A new Gallup poll shows some interesting insights into the approval of the Supreme Court after its major rulings on abortion, guns, and other issues. The overall approval of the Supreme Court at 43 percent actually increased three points. While within the margin of error, it was up from last year’s 40% popularity. The poll comes after the surprising comments of Justice Elena Kagan that the Court may be losing legitimacy by bucking public opinion on issues like abortion.
The slight increase is not due to a stable base of supporters but rather the shift among Democrats and Republicans. The most significant shift was among Republicans from 29 percent to 72 percent support. This offset a decline among Democrats from 23 percent to 13 percent.
The 43 percent rating puts the Supreme Court roughly where it landed in 2005, 2013, 2014, 2016, and last year.
Among independents, approvals remains around 40 percent (a slight decrease but consistent with prior years).
There is also a sharp difference on gender with disapproval by women at 61 percent as opposed to 49 percent among men.
The low level of support among Democrats is alarming given the push among Democrats to pack the Court with an immediate liberal majority and other reckless proposals. Now that the Court has a conservative majority, many Democrats have turned on the Court and its members.
Kagan’s comment seemed consistent with the criticism of Sen. Elizabeth Warren (D., Mass.) that the Court was improperly departing from “widely held public opinion.” Warren used the complaint to justify her call for raw court packing to produce an instant liberal majority.

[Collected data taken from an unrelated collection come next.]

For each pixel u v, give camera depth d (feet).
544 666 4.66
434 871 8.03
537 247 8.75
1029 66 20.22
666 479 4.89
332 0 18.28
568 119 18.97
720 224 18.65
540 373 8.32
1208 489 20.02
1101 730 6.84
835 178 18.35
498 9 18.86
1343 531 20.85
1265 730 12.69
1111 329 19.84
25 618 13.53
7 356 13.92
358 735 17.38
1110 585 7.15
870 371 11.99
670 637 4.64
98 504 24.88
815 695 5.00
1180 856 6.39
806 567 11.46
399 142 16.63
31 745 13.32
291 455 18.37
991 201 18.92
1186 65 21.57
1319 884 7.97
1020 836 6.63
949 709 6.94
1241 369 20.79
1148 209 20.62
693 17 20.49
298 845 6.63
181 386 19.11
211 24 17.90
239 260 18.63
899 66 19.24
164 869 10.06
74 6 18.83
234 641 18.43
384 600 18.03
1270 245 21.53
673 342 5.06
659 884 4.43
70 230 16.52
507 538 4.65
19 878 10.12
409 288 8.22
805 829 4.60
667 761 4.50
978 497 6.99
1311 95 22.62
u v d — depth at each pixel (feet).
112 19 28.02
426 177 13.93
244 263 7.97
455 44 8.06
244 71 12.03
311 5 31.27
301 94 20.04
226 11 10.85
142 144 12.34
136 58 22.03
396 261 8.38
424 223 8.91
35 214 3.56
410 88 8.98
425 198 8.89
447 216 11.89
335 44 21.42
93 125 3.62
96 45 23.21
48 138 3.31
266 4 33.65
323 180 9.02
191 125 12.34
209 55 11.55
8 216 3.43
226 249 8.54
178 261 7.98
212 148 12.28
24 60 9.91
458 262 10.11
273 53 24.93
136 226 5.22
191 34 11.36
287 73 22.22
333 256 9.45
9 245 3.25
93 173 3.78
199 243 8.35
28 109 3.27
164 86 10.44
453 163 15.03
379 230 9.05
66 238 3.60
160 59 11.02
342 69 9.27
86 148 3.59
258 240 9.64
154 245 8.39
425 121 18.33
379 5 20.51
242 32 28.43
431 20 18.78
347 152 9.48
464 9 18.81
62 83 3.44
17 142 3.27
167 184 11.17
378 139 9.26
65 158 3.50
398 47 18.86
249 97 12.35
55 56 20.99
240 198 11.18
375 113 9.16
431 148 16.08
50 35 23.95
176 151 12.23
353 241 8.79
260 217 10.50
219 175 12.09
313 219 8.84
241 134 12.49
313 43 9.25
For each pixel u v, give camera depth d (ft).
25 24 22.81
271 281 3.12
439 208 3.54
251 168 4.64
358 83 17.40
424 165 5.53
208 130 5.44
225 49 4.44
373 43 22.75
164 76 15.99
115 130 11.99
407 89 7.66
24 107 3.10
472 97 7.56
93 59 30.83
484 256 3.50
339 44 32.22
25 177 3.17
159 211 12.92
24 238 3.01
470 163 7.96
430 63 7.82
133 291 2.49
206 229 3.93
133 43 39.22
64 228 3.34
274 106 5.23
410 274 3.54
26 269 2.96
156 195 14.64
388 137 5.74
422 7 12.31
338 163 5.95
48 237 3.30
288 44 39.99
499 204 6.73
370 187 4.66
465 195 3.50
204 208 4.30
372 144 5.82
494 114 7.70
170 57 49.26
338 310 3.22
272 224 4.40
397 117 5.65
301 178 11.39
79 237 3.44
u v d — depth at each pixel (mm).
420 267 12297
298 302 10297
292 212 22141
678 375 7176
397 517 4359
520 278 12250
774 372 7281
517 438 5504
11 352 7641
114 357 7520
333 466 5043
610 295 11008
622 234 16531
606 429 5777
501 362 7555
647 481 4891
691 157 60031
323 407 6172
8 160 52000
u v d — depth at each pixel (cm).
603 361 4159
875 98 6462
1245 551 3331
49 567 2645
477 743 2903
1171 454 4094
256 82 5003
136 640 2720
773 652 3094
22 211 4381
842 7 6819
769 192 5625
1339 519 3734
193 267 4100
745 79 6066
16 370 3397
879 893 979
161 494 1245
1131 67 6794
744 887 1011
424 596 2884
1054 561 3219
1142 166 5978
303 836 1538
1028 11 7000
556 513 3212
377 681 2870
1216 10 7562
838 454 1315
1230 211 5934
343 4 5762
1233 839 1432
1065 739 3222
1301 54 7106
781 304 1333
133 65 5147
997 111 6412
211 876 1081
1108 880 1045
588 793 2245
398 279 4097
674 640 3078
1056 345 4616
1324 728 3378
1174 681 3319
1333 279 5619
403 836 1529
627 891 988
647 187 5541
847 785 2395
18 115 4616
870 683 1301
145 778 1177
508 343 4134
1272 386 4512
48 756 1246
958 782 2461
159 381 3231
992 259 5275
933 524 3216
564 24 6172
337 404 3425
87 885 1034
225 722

The poll, however, shows a deep division on the Court and its legitimacy after the recent rulings. The overall approval rate shows substantial support for the Court despite dramatic shifts based on political affiliation.
The 43 percent approval rating is still far better than the 18 percent for Congress in Gallop polling. That is half of the peak for Congress last Spring, which was only 36 percent. It is also higher than the approval rating for President Biden, which stands at 38 percent.
Fortunately, the Court is designed to resist such pressures and polling. Justices are expected not to reflect the demands of public polling but the demands of the Constitution in ruling on cases.